Records from a collection:
━━━━━━━━
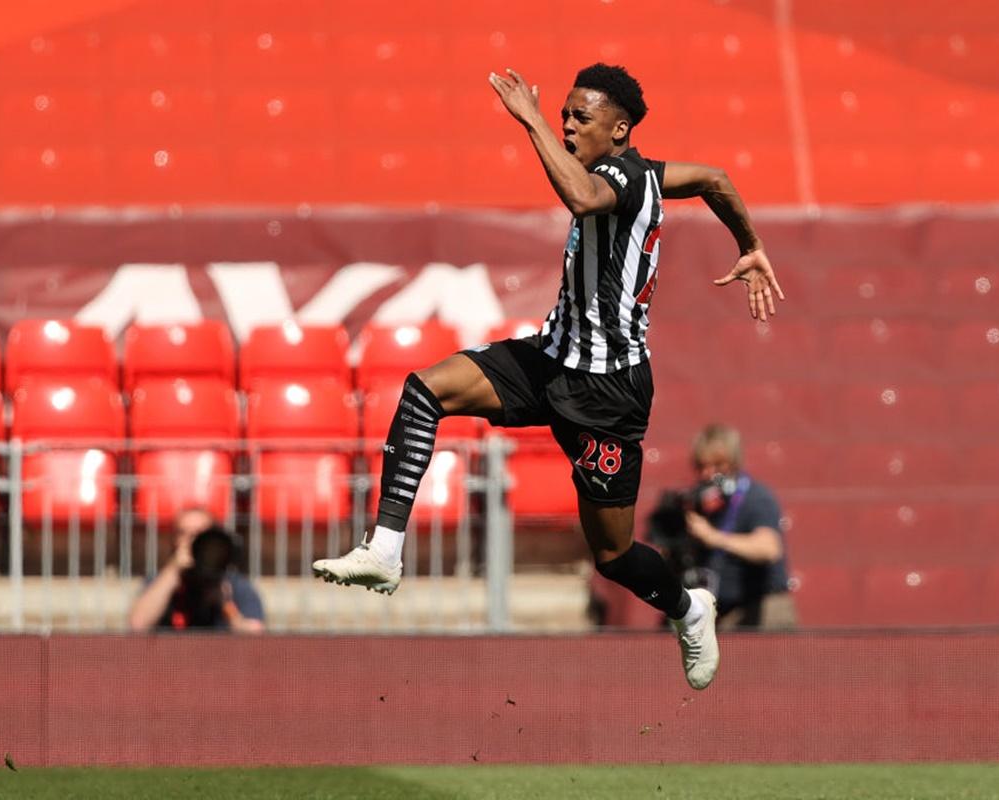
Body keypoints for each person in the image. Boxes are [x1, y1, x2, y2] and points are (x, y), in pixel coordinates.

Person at [313, 64, 784, 690]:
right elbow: (716, 179)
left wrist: (529, 120)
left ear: (618, 131)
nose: (565, 124)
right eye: (561, 113)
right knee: (424, 390)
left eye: (578, 118)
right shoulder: (646, 174)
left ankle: (689, 608)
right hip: (550, 359)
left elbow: (584, 197)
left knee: (613, 556)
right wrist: (748, 243)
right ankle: (386, 548)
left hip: (605, 394)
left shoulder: (613, 178)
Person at [683, 424, 796, 629]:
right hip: (721, 611)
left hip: (762, 610)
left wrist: (713, 537)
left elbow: (769, 548)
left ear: (734, 463)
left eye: (718, 465)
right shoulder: (699, 502)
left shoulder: (756, 497)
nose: (708, 474)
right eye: (701, 466)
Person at [128, 508, 265, 634]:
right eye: (183, 533)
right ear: (174, 540)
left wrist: (225, 605)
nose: (191, 541)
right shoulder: (160, 581)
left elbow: (254, 635)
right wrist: (174, 570)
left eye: (199, 534)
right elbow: (138, 625)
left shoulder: (234, 584)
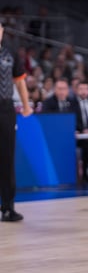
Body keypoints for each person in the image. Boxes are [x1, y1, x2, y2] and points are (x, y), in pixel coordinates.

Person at [0, 23, 33, 222]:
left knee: (6, 157)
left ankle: (8, 207)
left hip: (5, 108)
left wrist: (26, 105)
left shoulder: (9, 53)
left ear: (2, 31)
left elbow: (20, 81)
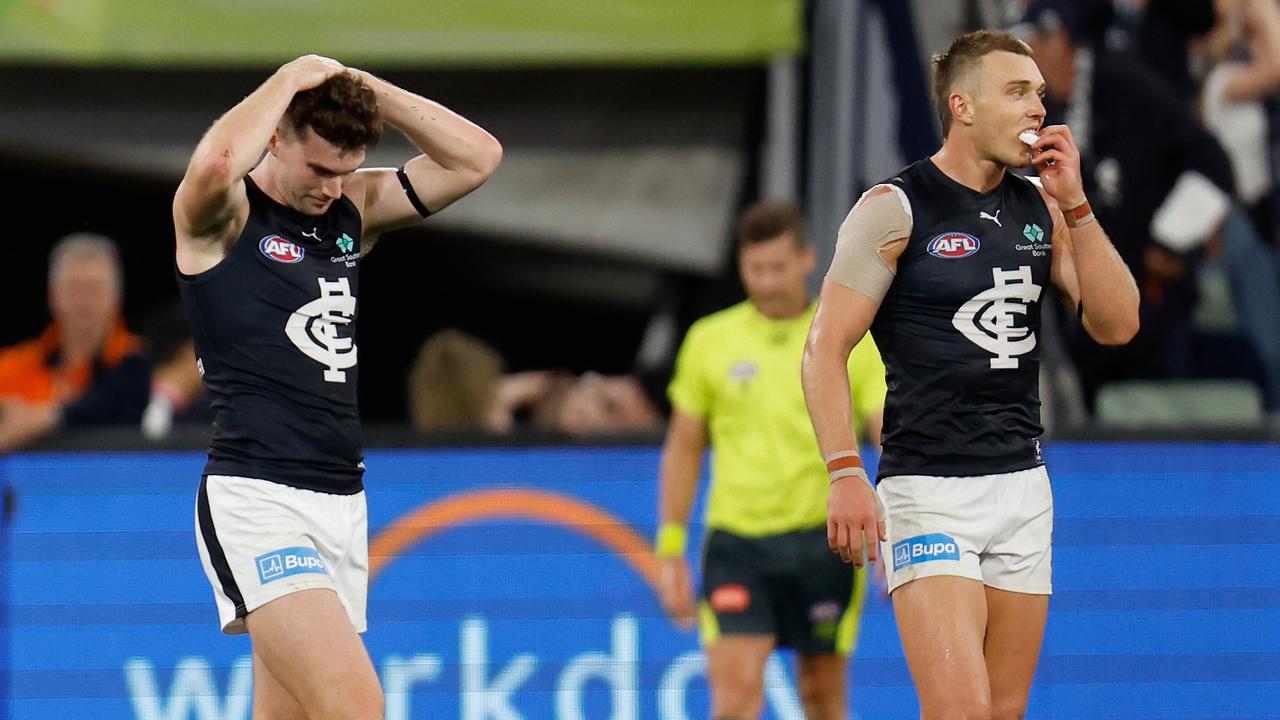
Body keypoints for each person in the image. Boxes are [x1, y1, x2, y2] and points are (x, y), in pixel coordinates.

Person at [802, 31, 1139, 719]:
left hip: (1021, 488)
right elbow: (824, 348)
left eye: (1041, 94)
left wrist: (1076, 204)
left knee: (1004, 712)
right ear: (963, 105)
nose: (1038, 108)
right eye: (1018, 92)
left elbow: (1118, 324)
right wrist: (843, 471)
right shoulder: (894, 209)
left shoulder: (1041, 209)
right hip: (928, 490)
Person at [173, 55, 501, 719]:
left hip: (341, 503)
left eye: (345, 171)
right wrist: (291, 78)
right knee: (356, 706)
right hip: (258, 497)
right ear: (274, 136)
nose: (331, 187)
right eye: (318, 168)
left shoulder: (349, 212)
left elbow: (479, 158)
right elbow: (212, 165)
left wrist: (370, 89)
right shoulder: (225, 218)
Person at [656, 201, 886, 720]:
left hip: (825, 540)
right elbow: (684, 448)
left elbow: (885, 434)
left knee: (823, 698)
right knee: (735, 701)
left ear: (808, 260)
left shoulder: (849, 340)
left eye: (778, 268)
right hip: (738, 544)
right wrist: (670, 547)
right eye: (754, 269)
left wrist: (897, 533)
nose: (766, 282)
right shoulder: (709, 340)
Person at [0, 232, 150, 450]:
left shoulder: (133, 361)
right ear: (52, 296)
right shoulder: (14, 366)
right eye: (73, 287)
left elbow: (121, 402)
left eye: (95, 288)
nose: (83, 301)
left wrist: (41, 419)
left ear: (117, 297)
━━━━━━━━
Exercise
Could you copy each line above exactly as written, minus any pictures?

Answer for the task
Body keypoints for each person in the image. Boxes are [x1, y1, x2, y2] and points are (x, y), in pixel coordinates.

Person at [313, 64, 784, 690]:
right elbow: (716, 179)
left wrist: (529, 120)
left ear: (618, 131)
nose: (565, 124)
right eye: (561, 113)
right knee: (424, 390)
left eye: (578, 118)
right shoulder: (646, 174)
left ankle: (689, 608)
right hip: (550, 359)
left elbow: (584, 197)
left knee: (613, 556)
right wrist: (748, 243)
right ankle: (386, 548)
left hip: (605, 394)
left shoulder: (613, 178)
Person at [683, 424, 796, 629]:
right hip: (721, 611)
left hip: (762, 610)
left wrist: (713, 537)
left elbow: (769, 548)
left ear: (734, 463)
left eye: (718, 465)
right shoulder: (699, 502)
left shoulder: (756, 497)
nose: (708, 474)
right eye: (701, 466)
Person at [128, 508, 265, 634]:
right eye: (183, 533)
right ear: (174, 540)
left wrist: (225, 605)
nose: (191, 541)
right shoulder: (160, 581)
left elbow: (254, 635)
right wrist: (174, 570)
left eye: (199, 534)
right elbow: (138, 625)
left shoulder: (234, 584)
Body keypoints for each person in the image. Boxes are [x1, y1, x2, y2] and points are (x, y), in pixel coordinates.

Person at [0, 23, 33, 222]:
left knee: (6, 157)
left ankle: (8, 207)
left hip: (5, 108)
left wrist: (26, 105)
left shoulder: (9, 53)
left ear: (2, 31)
left elbow: (20, 81)
Body keypoints for each person in the image. Boxes are [x1, y1, x2, y2] and points are (x, y), in pixel coordinates.

Person at [802, 31, 1139, 719]:
left hip: (1021, 488)
right elbow: (824, 348)
left eye: (1041, 94)
left wrist: (1076, 204)
left knee: (1004, 712)
right ear: (963, 105)
nose: (1038, 108)
right eye: (1018, 92)
left elbow: (1118, 324)
right wrist: (843, 471)
right shoulder: (894, 209)
left shoulder: (1041, 209)
right hip: (928, 490)
Person at [173, 55, 501, 719]:
left hip: (341, 503)
left eye: (345, 171)
right wrist: (291, 78)
right knee: (356, 706)
right hip: (258, 497)
right ear: (274, 136)
nose: (331, 187)
right eye: (318, 168)
left shoulder: (349, 212)
left elbow: (479, 158)
right elbow: (212, 165)
left wrist: (370, 89)
right shoulder: (225, 218)
Person at [656, 201, 886, 720]:
left hip: (825, 540)
right elbow: (684, 448)
left elbow: (885, 434)
left knee: (823, 698)
right knee: (735, 701)
left ear: (808, 260)
left shoulder: (849, 340)
left eye: (778, 268)
right hip: (738, 544)
right wrist: (670, 547)
right eye: (754, 269)
left wrist: (897, 533)
nose: (766, 282)
right shoulder: (709, 340)
Person at [0, 232, 150, 450]:
left shoulder: (133, 361)
right ear: (52, 296)
right shoulder: (14, 366)
right eye: (73, 287)
left elbow: (121, 402)
left eye: (95, 288)
nose: (83, 301)
left wrist: (41, 419)
left ear: (117, 297)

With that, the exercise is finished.